The interdisciplinary minor in Deaf Studies offers students an opportunity to blend courses from several fields of study, including communication disorders, sociology, psychology, anthropology, communication, and education, as well as to pursue a study-abroad experience. The minor complements many academic majors and prepares students to work in a variety of settings where skill in American Sign Language and knowledge of the American Deaf community are necessary: education, business, human services (social work, health care, counseling, and others), and government, to name a few. Employees with fluency in ASL are in demand nationwide, and the Deaf Studies minor is designed to make New Paltz graduates more employable by developing a skill set geared toward meeting that demand. Although not an English/American Sign Language Interpreter Education program or a Deaf Education or ASL Linguistics program, the Deaf Studies minor will help students become qualified to enter such programs at the post-baccalaureate or graduate level.

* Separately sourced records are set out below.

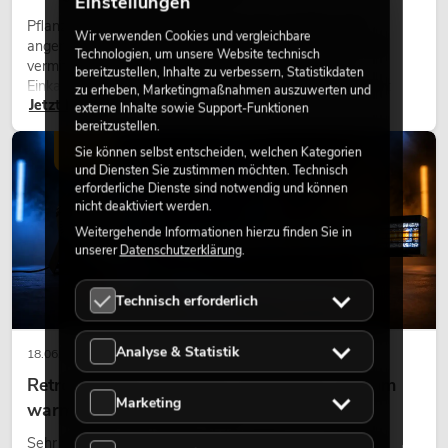
Einstellungen
Pflanzen machen Räume lebendig. Sie schaffen eine
Wir verwenden Cookies und vergleichbare
angenehme Atmosphäre, verbessern das Ambiente und
Technologien, um unsere Website technisch
vermitteln Natürlichkeit. Ob in Hotels, Restaurants,
bereitzustellen, Inhalte zu verbessern, Statistikdaten
Einkaufszentren, Bürogebäuden oder auf Messeständen:
zu erheben, Marketingmaßnahmen auszuwerten und
Jetzt lesen
eine hochwertige Begrünung gehört heute längst zum
externe Inhalte sowie Support-Funktionen
modernen Raumkonzept.
bereitzustellen.
LICHT
Sie können selbst entscheiden, welchen Kategorien
und Diensten Sie zustimmen möchten. Technisch
erforderliche Dienste sind notwendig und können
nicht deaktiviert werden.
Weitergehende Informationen hierzu finden Sie in
unserer
Datenschutzerklärung
.
Technisch erforderlich
Analyse & Statistik
18.06.2026
Retro-Licht im modernen Lichtdesign: Warum
Marketing
warmes Licht wieder wirkt
Sehr warmes Licht, sichtbare Leuchtflächen und farbige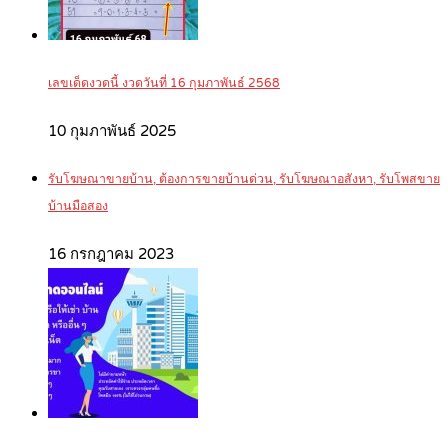
เลขเด็ดงวดนี้ งวดวันที่ 16 กุมภาพันธ์ 2568
10 กุมภาพันธ์ 2025
รับโฆษณาขายบ้าน, ต้องการขายบ้านด่วน, รับโฆษณาอสังหา, รับโพสขาย
บ้านมือสอง
16 กรกฎาคม 2023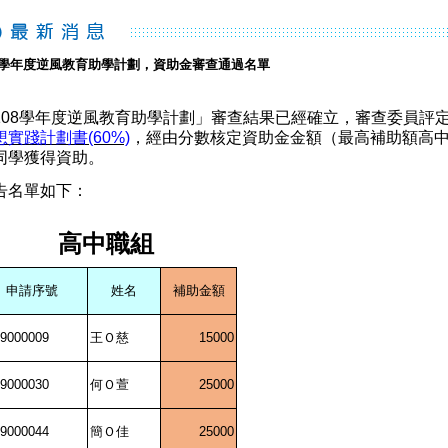
08學年度逆風教育助學計劃，資助金審查通過名單
108
學年度逆風教育助學計劃」審查結果已經確立，審查委員評
想實踐計劃書
(60%)
，經由分數核定資助金金額（最高補助額高
同學獲得資助。
告名單如下：
高中職組
申請序號
姓名
補助金額
9000009
王Ｏ慈
15000
9000030
何Ｏ萱
25000
9000044
簡Ｏ佳
25000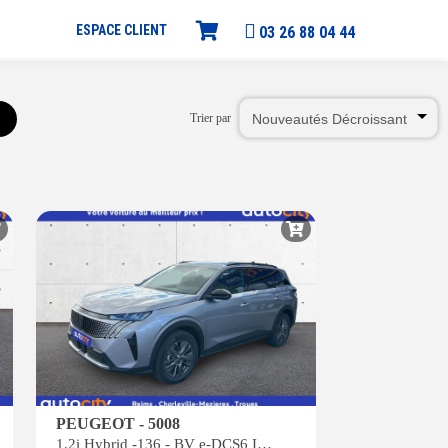
ESPACE CLIENT
03 26 88 04 44
Trier par
PEUGEOT - 5008
1.2i Hybrid -136 - BV e-DCS6 III Allure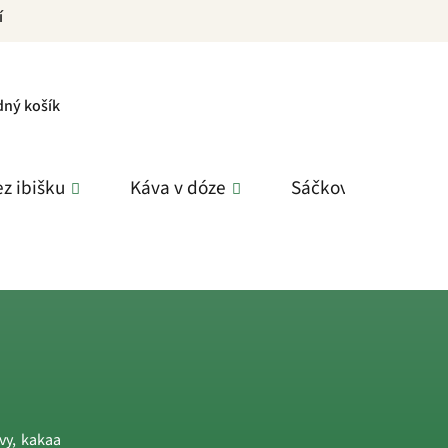
í
PNÍ
dný košík
K
z ibišku
Káva v dóze
Sáčkové čaje
vy, kakaa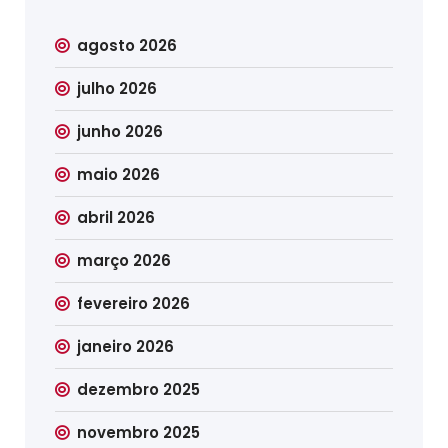
agosto 2026
julho 2026
junho 2026
maio 2026
abril 2026
março 2026
fevereiro 2026
janeiro 2026
dezembro 2025
novembro 2025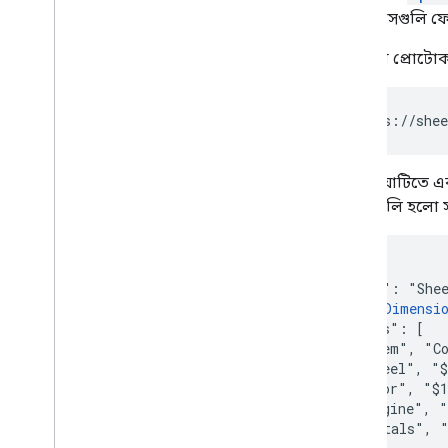
হিসাবে সেগুলি ফ
অনুরোধ প্রোটো
GET https://shee
প্রতিক্রিয়াটিতে
অ্যারেগুলি হলো 
{

  "range": "Shee
  "
majorDimensi
  "values": [

    ["Item", "Co
    ["Wheel", "$
    ["Door", "$1
    ["Engine", "
    ["Totals", "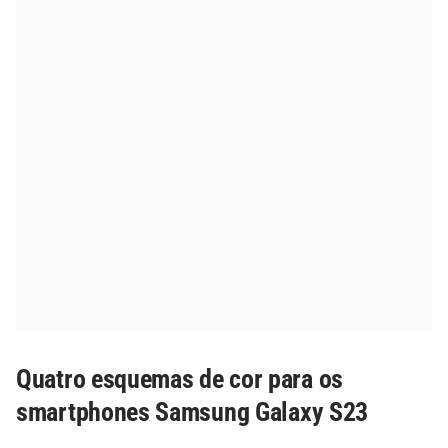
Quatro esquemas de cor para os
smartphones Samsung Galaxy S23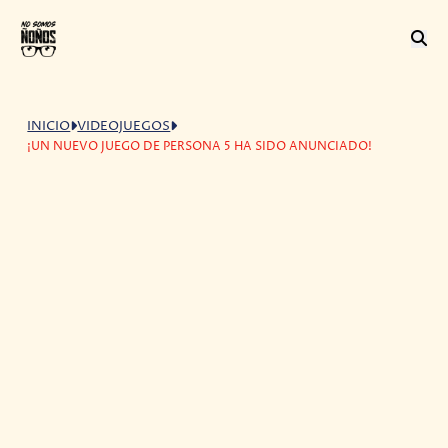
INICIO
VIDEOJUEGOS
¡UN NUEVO JUEGO DE PERSONA 5 HA SIDO ANUNCIADO!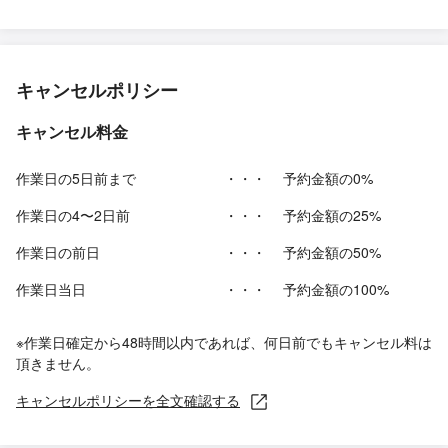
キャンセルポリシー
キャンセル料金
作業日の5日前まで
・・・
予約金額の0%
作業日の4〜2日前
・・・
予約金額の25%
作業日の前日
・・・
予約金額の50%
作業日当日
・・・
予約金額の100%
※作業日確定から48時間以内であれば、何日前でもキャンセル料は
頂きません。
キャンセルポリシーを全文確認する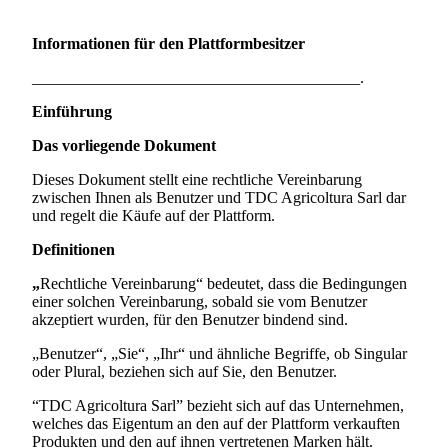
Informationen für den Plattformbesitzer
_________________________________________.
Einführung
Das vorliegende Dokument
Dieses Dokument stellt eine rechtliche Vereinbarung
zwischen Ihnen als Benutzer und
TDC Agricoltura Sarl
dar
und regelt die Käufe auf der Plattform.
Definitionen
„
Rechtliche Vereinbarung“ bedeutet, dass die Bedingungen
einer solchen Vereinbarung, sobald sie vom Benutzer
akzeptiert wurden, für den Benutzer bindend sind.
„Benutzer“, „Sie“, „Ihr“ und ähnliche Begriffe, ob Singular
oder Plural, beziehen sich auf Sie, den Benutzer.
“TDC Agricoltura Sarl” bezieht sich auf das Unternehmen,
welches das Eigentum an den auf der Plattform verkauften
Produkten und den auf ihnen vertretenen Marken hält.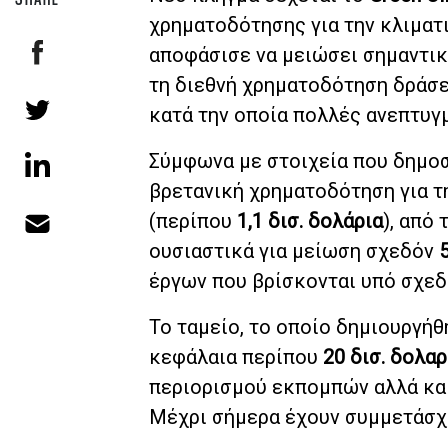
χρηματοδότησης για την κλιματ
αποφάσισε να μειώσει σημαντικά
τη διεθνή χρηματοδότηση δράσε
κατά την οποία πολλές ανεπτυγ
Σύμφωνα με στοιχεία που δημο
βρετανική χρηματοδότηση για τ
(περίπου
1,1 δισ. δολάρια
), από
ουσιαστικά για μείωση σχεδόν
έργων που βρίσκονται υπό σχεδ
Το ταμείο, το οποίο δημιουργή
κεφάλαια περίπου
20 δισ. δολα
περιορισμού εκπομπών αλλά και
Μέχρι σήμερα έχουν συμμετάσ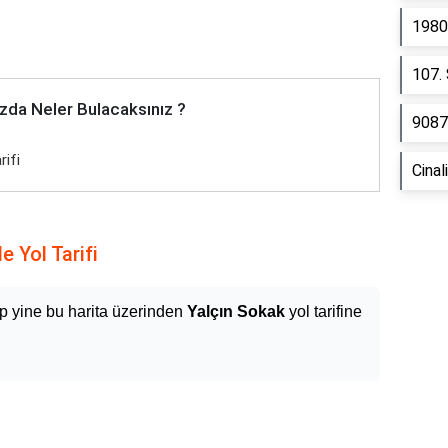
1980
107.
zda Neler Bulacaksınız ?
9087
rifi
Cinal
e Yol Tarifi
p yine bu harita üzerinden
Yalçın Sokak
yol tarifine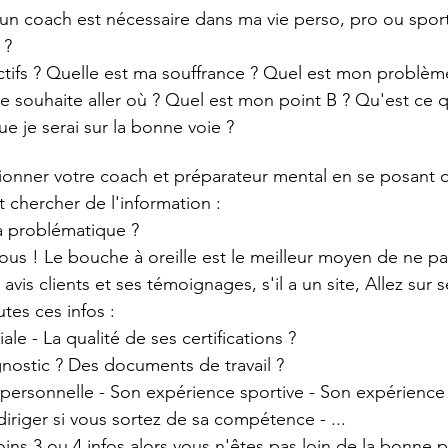
un coach est nécessaire dans ma vie perso, pro ou sport
 ?
ctifs ? Quelle est ma souffrance ? Quel est mon problèm
je souhaite aller où ? Quel est mon point B ? Qu'est ce q
 je serai sur la bonne voie ?
ctionner votre coach et préparateur mental en se posant d
t chercher de l'information :
a problématique ?
ous ! Le bouche à oreille est le meilleur moyen de ne pas
vis clients et ses témoignages, s'il a un site, Allez sur s
utes ces infos :
iale - La qualité de ses certifications ?
agnostic ? Des documents de travail ?
personnelle - Son expérience sportive - Son expérience 
diriger si vous sortez de sa compétence - ...
oins 3 ou 4 infos alors vous n'êtes pas loin de la bonne 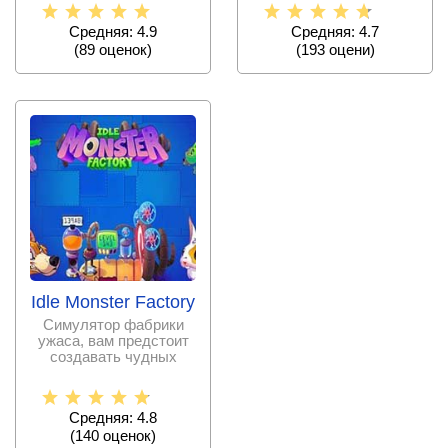
отправиться на
игрок будет строить
Средняя: 4.9
Средняя: 4.7
(
89
оценок)
(
193
оцени)
Idle Monster Factory
Симулятор фабрики
ужаса, вам предстоит
создавать чудных
монстров, чтобы
вернуть
Средняя: 4.8
(
140
оценок)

The Deaf Studies minor is open to students majoring in all disciplines and may be especially attractive to students in the liberal arts and sciences, education, business, and theatre. It is designed to develop the use of American Sign Language and prepare students for further education in related fields. ASL is present in every realm of life as Deaf, hard-of-hearing and deaf-blind people seek education and equitable employment. The minor will increase students' understanding of hearing loss, deafness, and Deaf culture and their ability to communicate with Deaf persons at a basic level.
A grade of C- or better is required for credit toward the Deaf Studies minor, and no more than half the credits may be shared with another minor or major.
For more information about the Deaf Studies minor, please contact:
Victoria St. George, M.Ed., Special Education
Department of Communication Disorders, HUM B2-B
DFS494. Deaf Studies Fieldwork. 1-12 Credits.
Fieldwork provides the student an enriching educational experience in the field of Deaf Studies and the opportunity to apply concepts from Deaf Studies coursework. Students independently arrange the fieldwork with a faculty sponsor and a site supervisor. A fieldwork form needs to be submitted and approved before a student can register. Credits are determined by the scope of the fieldwork experience.